The planned removal of sugar quotas has been more controversial. Both the African, Caribbean and Pacific (ACP) Group of States and EU development nongovernmental organizations (NGOs) supported the continuation of EU sugar quotas until 2020 and have expressed dismay at the negotiated compromise, which will see them eliminated in 2017. Sub-Saharan African exporters to the EU market expect that the removal of quotas will lead to significantly lower EU market prices by encouraging additional white sugar supply, including from current out-of-quota sugar grown in the EU as well as greater competition from isoglucose. The Commission’s latest assessment of the impact of the removal of sugar quotas projects a lower domestic sugar price in the EU but no increase in domestic white sugar processing. However, the lower EU price will make imports less attractive, and it projects that sugar imports will decline from current levels.
However, much will depend on the future level of world market prices. The lowest forecasts of EU imports of sugar from the EBA-EPA countries are foreseen with the highest world price assumption. But, if world sugar prices continue to be high, the prospects in other sugar markets, including regional markets, will be good. Despite very attractive EU market prices in recent years, EBA-EPA producers did not increase exports significantly, because world sugar prices were also high and competing markets were more attractive. Producers in East and Southern Africa are among the world’s lowest-cost producers of sugar, and the production potential is enormous. Africa itself remains an importer of sugar, with most imports coming from Brazil. Duty-free access will continue to make the EU market attractive. Higher-cost exporters, such as Mauritius, have moved up the value chain and now export only value-added products rather than raw sugar. The bigger problem is likely to be overcoming the constraints to increasing supply as efficient cane farming must be irrigated and large-scale.
Conclusions
The 2013 CAP reform contains measures that both can stimulate and restrain EU agricultural production compared with a continuation of current policies. Therefore, in aggregate, the impacts are likely to be rather neutral on world markets. But, the consequences for individual commodities will be more nuanced. The impact of greening direct payments will largely affect arable production, for example, and may result in slightly higher prices for cereals and oilseeds as a result. However, the removal of sugar quotas from 2017 will have the opposite effect of lowering EU sugar prices. How African countries are affected will thus depend on the composition of their exports and imports and on the ease with which changes in world market prices are transmitted to their domestic markets.

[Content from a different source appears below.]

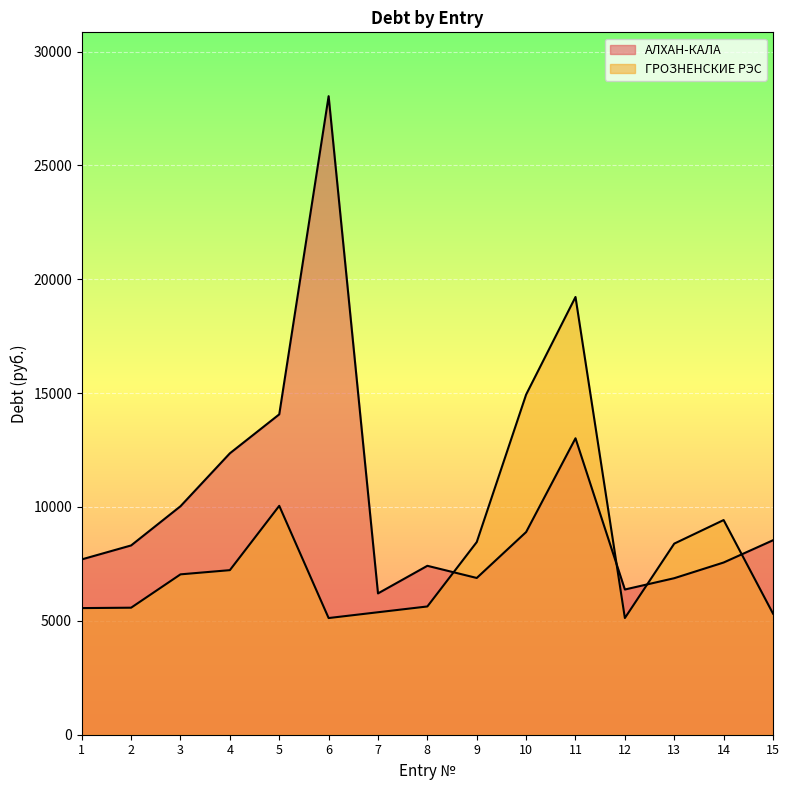

Between which two adjacent categories do ГРОЗНЕНСКИЕ РЭС and АЛХАН-КАЛА first intersect?

8 and 9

But, the overall orders of magnitude must be kept in perspective. With the possible exception of sugar, the production and trade effects of this CAP reform are likely to be very minor, certainly small in comparison to recent world market price volatility and small also in comparison with the impact of other, non-agricultural, EU policies, such as renewable energy targets, new trade preferences in the context of regional trade agreements, higher animal welfare standards, restrictions on the use of biotechnology and environmental policies.
Author: Alan Matthews - Professor Emeritus of European Agricultural Policy at Trinity College Dublin, Ireland.